The Boston Globe reports on the growth of wage-advance companies that allow workers to access money they have already earned but not yet received, often through an app. Workers can connect the app to their bank accounts or their employers’ payroll systems. The wage-advance company then fronts the workers a portion of their wages, which it recovers, on payday, either from the workers’ bank accounts or directly from the workers’ employers. The wage-advance companies generally charge a subscription rate or a fee for each transaction. Proponents of the wage-advance companies argue that they allow workers to avoid high-interest payday loans while still accessing the funds they need to live and work. However, the fees charged by wage-advance companies, when calculated as an annual percentage rate, are often as high or higher than the interest rates charged by traditional payday lenders. “Ultimately, this is just another way to monetize poverty,” says Gillian Mason, co-executive director of the worker advocacy nonprofit Massachusetts Jobs With Justice. “It gives the illusion that employers are doing something about this problem.”
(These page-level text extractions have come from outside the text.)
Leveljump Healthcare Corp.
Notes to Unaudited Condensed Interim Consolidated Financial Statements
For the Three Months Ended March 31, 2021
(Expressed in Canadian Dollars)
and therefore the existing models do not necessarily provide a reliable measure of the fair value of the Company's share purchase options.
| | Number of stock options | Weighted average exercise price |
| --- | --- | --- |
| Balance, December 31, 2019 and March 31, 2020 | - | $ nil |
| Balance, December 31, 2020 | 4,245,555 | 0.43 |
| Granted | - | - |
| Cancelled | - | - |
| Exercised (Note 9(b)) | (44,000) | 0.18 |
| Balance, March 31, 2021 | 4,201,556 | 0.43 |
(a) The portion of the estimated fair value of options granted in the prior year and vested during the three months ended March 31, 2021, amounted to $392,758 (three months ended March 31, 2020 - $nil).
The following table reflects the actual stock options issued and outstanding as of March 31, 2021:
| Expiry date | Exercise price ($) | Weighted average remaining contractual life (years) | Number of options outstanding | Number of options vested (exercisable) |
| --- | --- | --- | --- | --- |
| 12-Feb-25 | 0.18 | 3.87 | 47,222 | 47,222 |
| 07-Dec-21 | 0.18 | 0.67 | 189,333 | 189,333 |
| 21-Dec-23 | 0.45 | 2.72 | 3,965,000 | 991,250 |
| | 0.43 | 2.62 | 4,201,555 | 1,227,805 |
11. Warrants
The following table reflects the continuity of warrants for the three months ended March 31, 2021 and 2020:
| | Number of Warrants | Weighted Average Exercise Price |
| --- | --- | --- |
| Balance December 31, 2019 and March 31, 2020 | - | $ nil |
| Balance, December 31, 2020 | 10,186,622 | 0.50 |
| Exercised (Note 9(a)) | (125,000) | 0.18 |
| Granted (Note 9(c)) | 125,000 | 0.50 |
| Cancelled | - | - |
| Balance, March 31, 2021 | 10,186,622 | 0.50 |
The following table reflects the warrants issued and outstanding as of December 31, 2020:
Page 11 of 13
A new report on California’s Private Attorney General Act (PAGA) highlights the law’s role in improving working conditions and increasing employer compliance with California’s labor code. PAGA, passed in 2004, allows workers to sue their employers in the name of the state for wage and labor violations. While employer associations have attacked the law as a “job killer,” the UCLA Labor Center, the Center for Popular Democracy, and the Partnership for Working Families report that the law has allowed California employees to recover millions of dollars in stolen wages. In addition to unpaid wages, the law also requires employers to pay civil penalties for labor code violations. Workers who sue to enforce the labor code receive 25% of the penalty, and the California Labor and Workforce Development Agency (LDWA) receives the rest. In 2019 alone, the LDWA collected over $88 million in civil penalties. All of the money, under PAGA, must be used to fund labor code enforcement and educational initiatives on workers’ rights. The report points out that PAGA presents a useful strategy for undermining mandatory arbitration clauses: under California law, an employee covered by a mandatory arbitration clause may still sue their employer in the name of the state, since the state is not a party to the private arbitration contract.
Harvard and its Graduate Student Union have agreed on three tentative contract provisions after their latest federally-mediated bargaining session, on February 6. In an email to its members, the HGSU-UAW announced that the provisions would provide student workers with guaranteed federal holidays and winter recess, access to the employee assistance program—which provides financial counseling and mental health and crisis care—and discounts on MBTA passes and access to biking and parking benefits. Harvard and the HGSU-UAW have yet to agree on provisions regarding workload protections, union dues, discrimination and harassment, and compensation.
While the national union membership rate continues to fall, new data from the Bureau of Labor Statistics (BLS) show a significant increase in the number of Americans participating in strikes and work stoppages. According to an analysis by the Economic Policy Institute (EPI), 2019 marked “the greatest number of work stoppages involving 20,000 or more workers since at least 1993, when the BLS stated providing data that made it possible to track work stoppages by size.” The EPI attributes the increase in strike activity to the low unemployment rate, which may provide workers with some assurance that they could get new jobs should they be fired for striking, and the lack of wage growth, particularly for low-wage workers.